De meeste columns over het probleem van alles wat links, progressief en authentiek liberaal is, eindigen hier, als de 700 woorden op zijn. Maar laat ik eens een voorzetje geven van hoe het misschien anders kan. Volgens mij begint het met het heroveren van de taal van de vooruitgang:
- Hervormen? Ja, eindelijk, wezenlijke hervormingen! Laten we de financiële sector eens werkelijk hervormen (veel hogere buffers, banken in stukken breken, het belastingparadijs kortwieken, enzovoorts). Laten we de sociale zekerheid eens op zijn kop zetten en armoede uitroeien – we zijn er meer dan rijk genoeg voor. Het is de hoogste tijd voor structurele hervormingen die onze collectieve problemen – van werkloosheid tot depressie, van armoede tot criminaliteit - bij de wortel aanpakken.
- Marktwerking? Geweldig idee. Laten we het eens proberen. Dan zullen de roekeloze bankiers zelf opdraaien voor hun roekeloze gedrag. Dan zal de staat fiks verdienen aan alle innovaties die hij zelf heeft gefinancierd. Dan stoppen we met het subsidiëren van de fossiele energie-industrie. Dan breken we de macht van de zorgverzekeraar. Dan...

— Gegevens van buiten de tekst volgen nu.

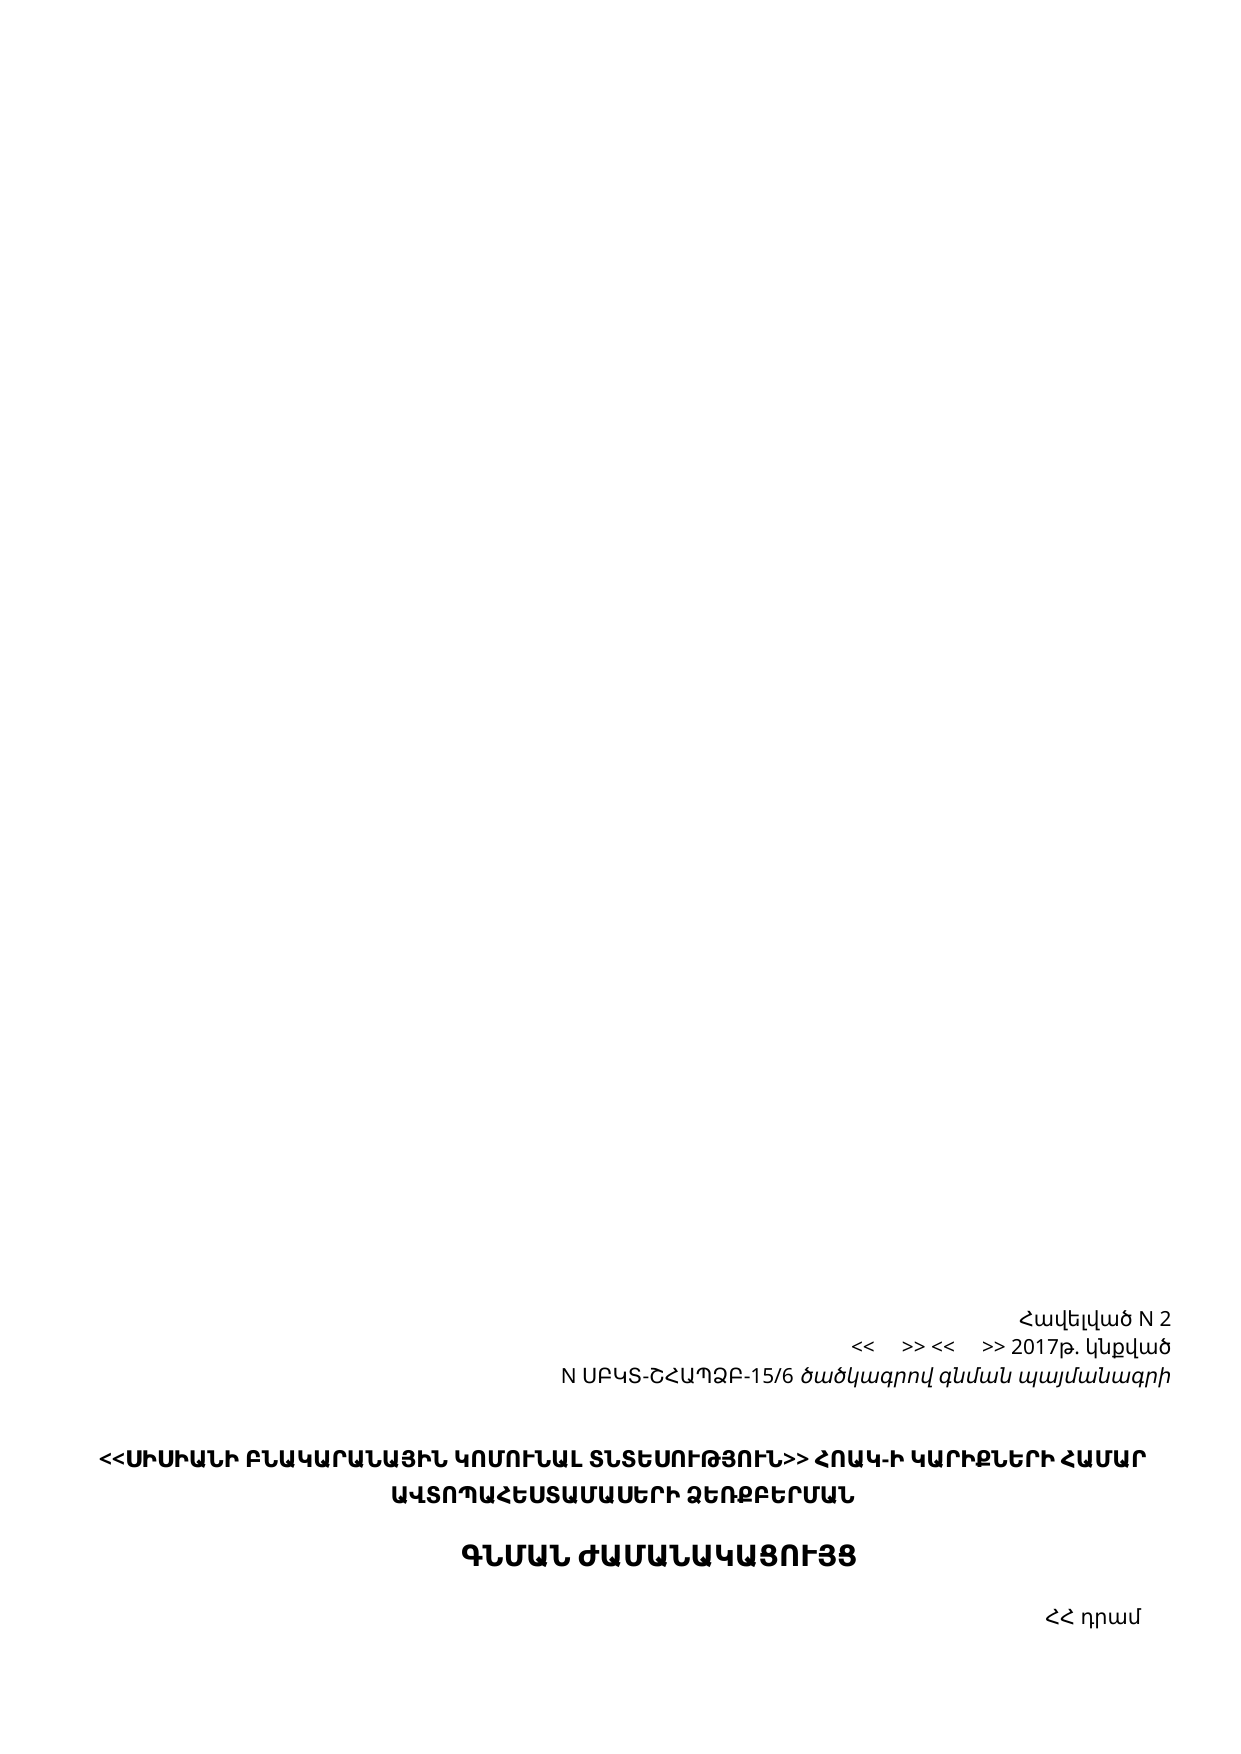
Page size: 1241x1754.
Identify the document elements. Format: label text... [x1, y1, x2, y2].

- Innovatie? Helemaal voor. Laat de grootste durfkapitalist uit de geschiedenis maar vooropgaan: Vadertje Staat. Bijna alle baanbrekende innovaties zijn immers publiek gefinancierd. Laat die windmolens dus maar vrolijk draaien op subsidies in plaats van wind – zo is Silicon Valley ook groot geworden.

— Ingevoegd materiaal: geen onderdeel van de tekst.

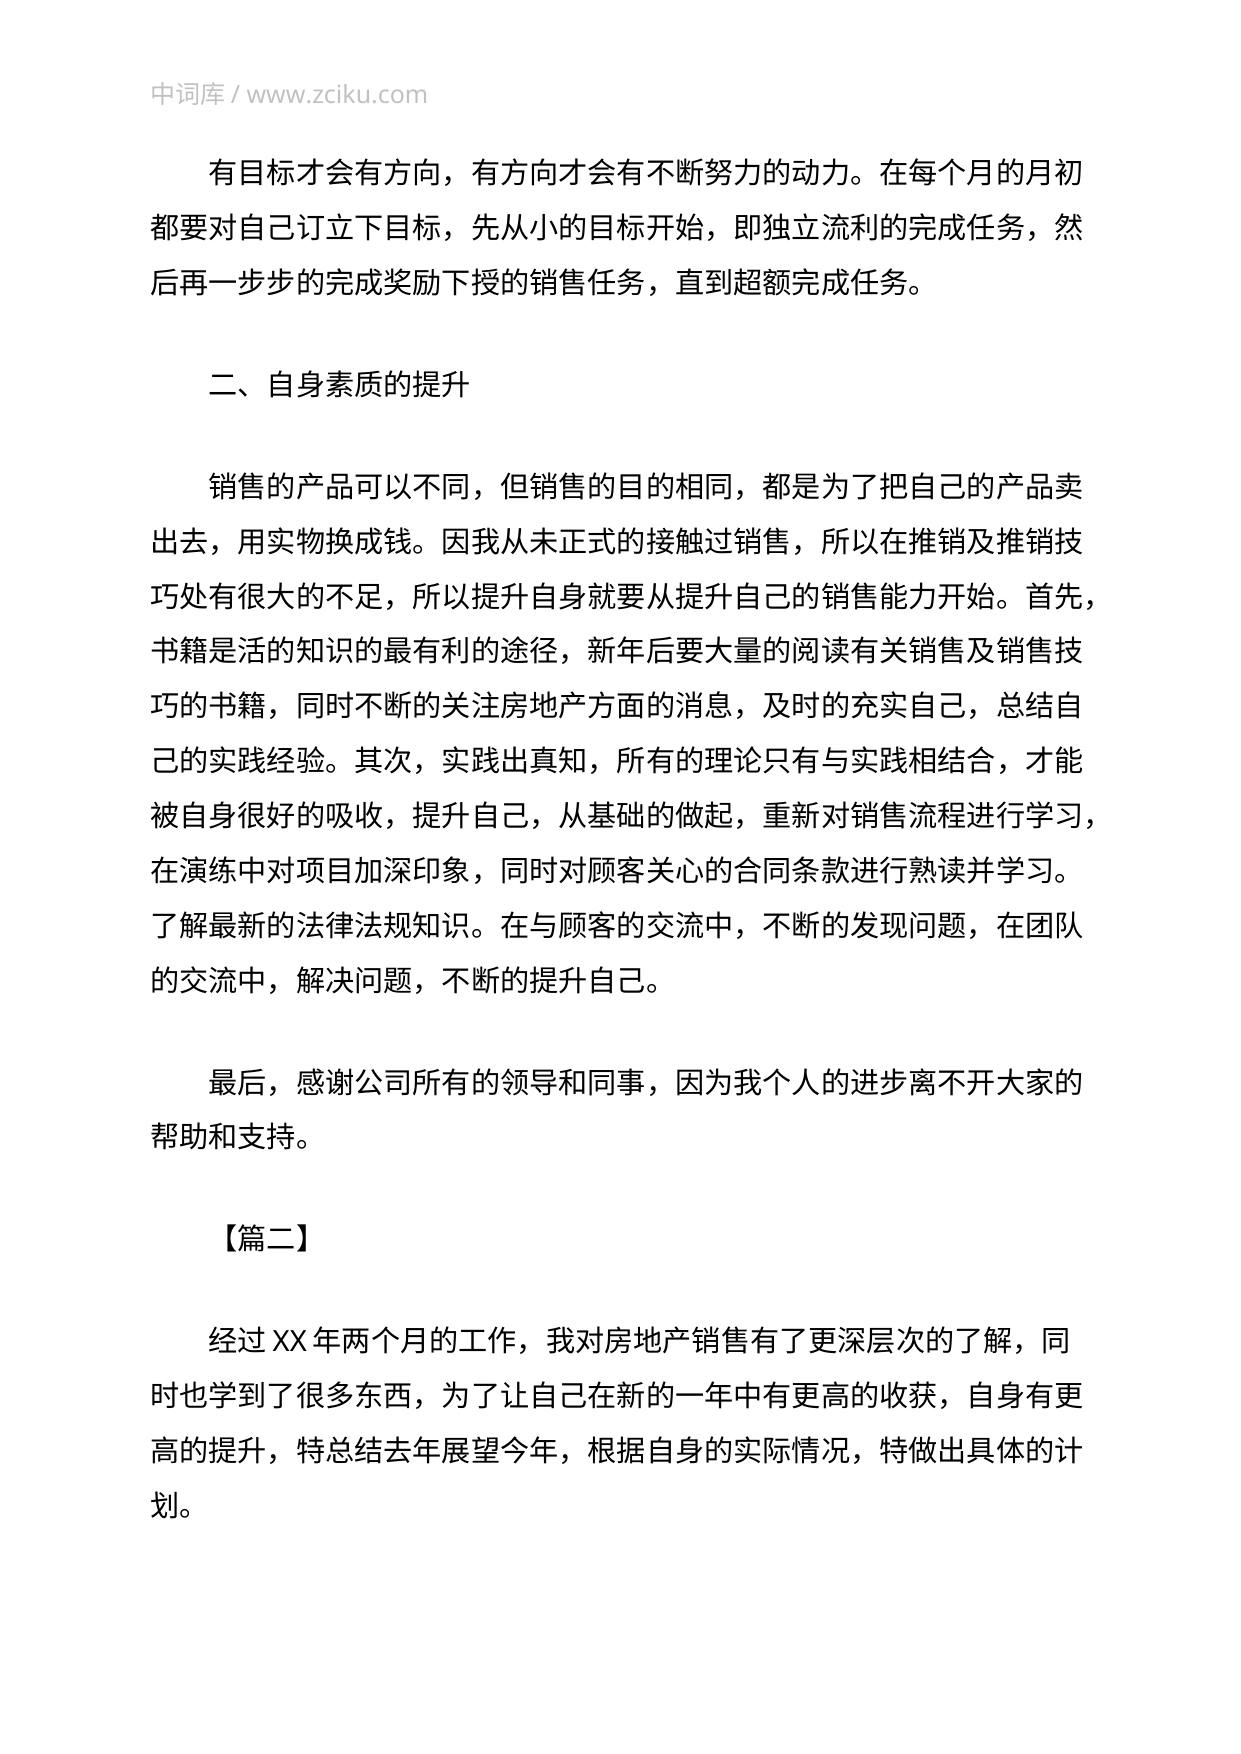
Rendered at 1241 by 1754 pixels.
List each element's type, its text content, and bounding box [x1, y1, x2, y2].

- Meritocratie? Daar kunnen we nooit genoeg van krijgen. Laten we mensen eindelijk eens belonen aan de hand van hun reële bijdrage. Dan zouden de salarissen van veel vuilnismannen, politieagenten en leraren flink omhoog moeten en die van heel wat lobbyisten, advocaten en bankiers negatief moeten worden. Wie met zijn werk maatschappelijke schade aanricht, zou immers moeten betalen om zijn beroep te mogen uitoefenen.
- Efficiency? Dit is precies waar het om draait. Iedere euro die je in een dakloze investeert, krijg je drie keer terug in besparingen op zorg, politie en justitie. Kun je nagaan wat het uitroeien van de kinderarmoede wel niet zal opleveren. Het is veel efficiënter op dit soort problemen op te lossen dan om ze te managen.
- Minder betutteling? Spot on! Laten we de bezem halen door al die onzinnige werkloosheidscursussen, laten we ophouden met het dresseren en vernederen van bijstandsgerechtigden en laten we afrekenen met de grootste papiermachine van het westelijk halfrond: de zogenaamde ‘marktwerking’ in de gezondheidszorg.
Maar laat de verliezerssocialist vooral ophouden met het zwelgen in zijn morele superioriteit. Eenieder die links, progressief of authentiek liberaal is, zou zich moeten onderscheiden met zijn energie én met zijn ideeën, zijn woede én zijn optimisme, zijn moraal én zijn taal. Als het erop aankomt mist de verliezerssocialist het belangrijkste ingrediënt van politieke verandering. Dan heb ik het niet over een goed hart, maar over de overtuiging dat het werkelijk anders kan.